=== Task item ===
Give the lines of text from all the items below as a JSON list of strings, one string per line, with blank lines left out. Leave the pictures out of the answer.

•••

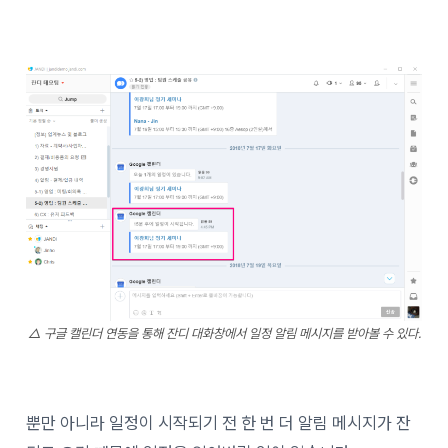
△ 구글 캘린더 연동을 통해 잔디 대화창에서 일정 알림 메시지를 받아볼 수 있다.
뿐만 아니라 일정이 시작되기 전 한 번 더 알림 메시지가 잔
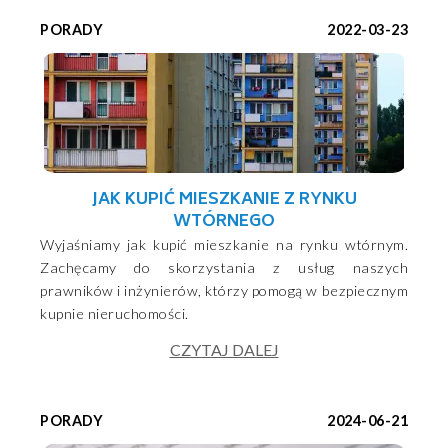
PORADY
2022-03-23
JAK KUPIĆ MIESZKANIE Z RYNKU
WTÓRNEGO
Wyjaśniamy jak kupić mieszkanie na rynku wtórnym.
Zachęcamy do skorzystania z usług naszych
prawników i inżynierów, którzy pomogą w bezpiecznym
kupnie nieruchomości.
CZYTAJ DALEJ
PORADY
2024-06-21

•••

=== Task result ===
[
  "△ 구글 캘린더 연동을 통해 잔디 대화창에서 일정 알림 메시지를 받아볼 수 있다.",
  "뿐만 아니라 일정이 시작되기 전 한 번 더 알림 메시지가 잔",
  "PORADY",
  "2022-03-23",
  "JAK KUPIĆ MIESZKANIE Z RYNKU",
  "WTÓRNEGO",
  "Wyjaśniamy jak kupić mieszkanie na rynku wtórnym.",
  "Zachęcamy do skorzystania z usług naszych",
  "prawników i inżynierów, którzy pomogą w bezpiecznym",
  "kupnie nieruchomości.",
  "CZYTAJ DALEJ",
  "PORADY",
  "2024-06-21"
]